I have agreed to go to MIL's for Christmas dinner. Our place is too small to host and, although my preference would be to cook our own dinner and have a small celebration then visit after dinner (they are only down the road), DH thinks it's important to go to his mum's and says she would be offended if we didn't so that was the plan. I don't love going because 1) food is never how you'd do it yourself, is it? 2) I feel a little uncomfortable as MIL also invites loads of her family who I see maybe twice a year and although they're lovely I'm a bit socially awkward and just don't find it relaxing; 3) We end up sitting around for ages at theirs afterwards instead of me and the kids being snuggled up at home with a film or playing with their toy. The latter point is important because the kids go to their dad's at 3pm Christmas day every year and stay until the 31st (I get Christmas Eve and Christmas morning as a compromise- we can't change these arrangements so late in the day as ex has planned around them and it wouldn't be fair) so my time with them over the Christmas period is limitted and it doesn't feel quite the same in early January. I would love to host but our house is barely big enough for us, let alone extra guests.

The issue, however, is that DH has just announced MIL is not cooking a Christmas dinner this year and is instead doing a pasta and salad selection with some cold meats etc. This is because she finds the pressure to cook too much for so many people (whom she has invited). I have offered to bring dishes but this has been refused. Everyone always helps clear up afterwards so this isn't the issue, and we always offer to help beforehand but are generally turned down. Anyway, I may be being a bit of a brat but I don't want this for my Christmas dinner. I just don't. My time with my children is limited and I want to enjoy a proper Christmas dinner with them, as we always have (until last year I always cooked myself) before I don't see them for a week.
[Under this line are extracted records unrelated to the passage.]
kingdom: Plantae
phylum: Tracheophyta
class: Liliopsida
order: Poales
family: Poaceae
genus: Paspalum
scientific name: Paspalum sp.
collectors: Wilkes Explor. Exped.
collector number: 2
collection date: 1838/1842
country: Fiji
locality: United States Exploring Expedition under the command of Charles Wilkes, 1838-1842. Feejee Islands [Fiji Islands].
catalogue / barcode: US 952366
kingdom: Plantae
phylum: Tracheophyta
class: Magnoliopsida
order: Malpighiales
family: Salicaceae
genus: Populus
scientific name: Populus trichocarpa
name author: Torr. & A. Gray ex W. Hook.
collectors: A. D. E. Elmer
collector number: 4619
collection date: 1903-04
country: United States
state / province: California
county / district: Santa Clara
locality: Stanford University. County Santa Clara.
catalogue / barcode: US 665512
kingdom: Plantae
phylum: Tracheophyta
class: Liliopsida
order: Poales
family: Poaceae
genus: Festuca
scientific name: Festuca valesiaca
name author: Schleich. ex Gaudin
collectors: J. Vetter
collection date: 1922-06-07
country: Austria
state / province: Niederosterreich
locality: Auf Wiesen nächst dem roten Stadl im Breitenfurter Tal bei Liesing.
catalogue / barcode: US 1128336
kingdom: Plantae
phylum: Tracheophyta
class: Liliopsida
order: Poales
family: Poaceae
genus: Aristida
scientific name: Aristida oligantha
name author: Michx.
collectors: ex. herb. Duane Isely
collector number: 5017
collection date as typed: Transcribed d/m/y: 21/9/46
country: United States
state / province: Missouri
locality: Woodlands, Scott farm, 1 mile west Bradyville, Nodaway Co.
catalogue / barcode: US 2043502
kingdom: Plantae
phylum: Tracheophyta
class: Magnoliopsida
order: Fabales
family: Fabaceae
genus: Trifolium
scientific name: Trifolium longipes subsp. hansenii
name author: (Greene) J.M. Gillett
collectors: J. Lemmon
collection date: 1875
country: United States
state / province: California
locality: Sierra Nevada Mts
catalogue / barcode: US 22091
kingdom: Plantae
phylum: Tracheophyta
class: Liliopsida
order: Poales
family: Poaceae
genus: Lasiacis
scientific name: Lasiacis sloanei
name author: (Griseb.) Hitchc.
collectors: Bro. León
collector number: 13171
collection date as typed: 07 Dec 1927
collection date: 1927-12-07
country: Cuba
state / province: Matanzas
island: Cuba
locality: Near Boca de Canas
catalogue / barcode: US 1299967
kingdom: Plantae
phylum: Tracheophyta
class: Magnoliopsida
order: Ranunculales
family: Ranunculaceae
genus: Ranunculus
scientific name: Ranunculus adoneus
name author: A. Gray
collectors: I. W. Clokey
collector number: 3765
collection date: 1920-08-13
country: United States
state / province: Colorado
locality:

I work full time in a highly stressful job so we don't have a huge amount of family time so I make a big deal of Christmas- it's the one time I feel genuinely relaxed and like there aren't a million work deadlines to worry about. I have said to DH I will stay home and cook and we can go round after dinner but he says I'm causing trouble and to suck it up for one meal. But I just don't want to!

We could have Christmas dinner on Christmas Eve but it doesn't feel the same, plus we've booked to go to one of those stately home Christmas shows so it'll be a busy day as it is, plus all the usual Christmas Eve excitement.

AIBU to want to stay home and visit afterwards?

OP posts:
StaunchMomma · 22/12/2023 20:44

Your DH is putting his DM before you.

He knows you've had less time with your kids in the run-up this year and that you all love an Xmas dinner but he wants to appease his DM more than allow the three of you to have the Xmas you want.

I'd be sending him to his Mother's and getting the roast on for yourselves at home. If his family don't understand, tough. They don't get to run roughshod over your Xmas.

caringcarer · 22/12/2023 21:16

Why should you and your DC miss your Xmas dinner because MiL has changed menu at the last minute. Good job you found out today. Get yourself around to a supermarket first thing tomorrow and buy a small turkey crown for you and your DC. Tell DH he can stay home with you to have a Xmas meal or eat pasta with his mother but you and your DC will be eating Xmas turkey. Don't let them take this precious time away from you and your DC. Tell Mil you will visit another day when your exh has your DC. I would be adamant on this.

Mammyloveswine · 23/12/2023 08:58

I refuse to engage with my mil about this anymore.. my mam died last Xmas so this year I've insisted on staying home. DH is a bit of a prick but tbf he has backed me right up this year!

VioletPickles · 23/12/2023 09:34

This would be a nope from me. Your time is limited and precious with your children. I would use the menu change to my advantage and say to mil, that’s fine you totally understand, you’ll just have Christmas dinner at home and pop over after.